Recently, we compared the performance of Ajira against other state of the art approaches like Hadoop, Storm, Esper, and Spark, using some classic algorithms and showed that Ajira outperforms them significantly. These experiments are described in a scientific publication that should be available very soon. Ajira is written in Java. All the code, documentation and tutorial are reported here.

QueryPIE

QueryPIE is a parallel and distributed backward-chaining reasoner, which is designed to apply (most of the) RDFS and OWL 2 RL rules when a user queries a large RDF knowledge base. I started to work on this project during my PhD since I wanted to investigate on the feasibility of approaches which do not require a full materialisation, which is a significant limitation of forward-chaining reasoners like WebPIE.

The main idea behind QueryPIE is to pre-compute only some materialisation, and exploit this partial pre-materialisation to reduce the computation of reasoning at query time. This type of “hybrid” reasoning allows the reasoner to reduce significantly the cost of reasoning paying the price of a small pre-computation. In our experiments, we show that with this technique we can answer both atomic and SPARQL queries over billion of RDF triples in a few milliseconds in the best case, with a pre-computation that takes between few seconds to less than an hour.

Currently, this technique is described in my PhD thesis and in a few publications. The (Java) source code is available here, but unfortunately documentation is still lacking.

DynamiTE

After my PhD I became interested in performing reasoning over streaming data, rather than static RDF knowledge bases. In this context, it is crucial to perform incremental reasoning, limiting the computation to consider only the new data that arrives in the system.

DynamiTE is a parallel reasoner which adapts few well-known techniques that originated from the database community to maintain a consistent materialisation of the inference when we add or remove information. In AI such system would be classified as a truth maintenance system since its main purpose is calculate new inference that is valid and retract all the information which is no longer true.

By using our system, we showed how we can perform incremental reasoning over large knowledge bases with billion of RDF triples. While obviously the computation depends on the amount of information that is added or removed, with our system we show that this process can be parallelized effectively. Furthermore, our system allows efficient querying since all the data is stored in a series of B+Tree indices.

Currently the system is described in a single publication. The (Java) code is available here.

RDFPig

I joined this project (which was led by Spyros Kotoulas) when I visited Yahoo!
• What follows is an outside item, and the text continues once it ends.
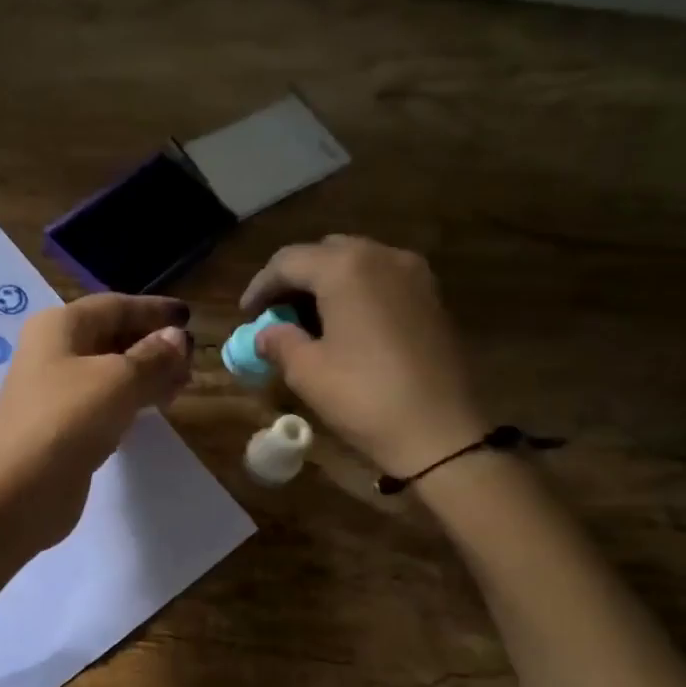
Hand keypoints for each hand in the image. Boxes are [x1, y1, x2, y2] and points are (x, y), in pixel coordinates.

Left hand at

Research Labs in Barcelona in 2010. The main problem addressed by this project consisted in how perform very expensive analytical SPARQL queries over very large amounts of RDF data crawled from the Web.

In RDFPig, we implemented an approach that uses a combination of dynamic programming and sampling to calculate the best query plans and to execute them in different stages. To perform the queries, we used Apache’s Pig language, which translates relational operators into sequence of MapReduce jobs. This introduced a new challenge that consisted in defining an appropriate cost model suitable for a distributed framework where data was is not indexed.

The technique and evaluation is described in a scientific publication. The code is available here

YSR

YSR (Yet another Semantic web Reasoner, pronounced “Wiser”) is a very simple but yet high performant RDFS and OWL reasoner that I have developed using the SWI-Prolog suite when I was still a master student. It allows the user to perform a full materialisation over RDF data. Initially it was developed as a reasoner to be used within the MaRVIN project. Since MaRVIN is a project written in Java while the reasoner is in Prolog, a web interface was developed so that the two programs could exchange data using the HTTP protocol. This project is no longer active nor maintained.

A short documentation about this project (along with the code) is available here.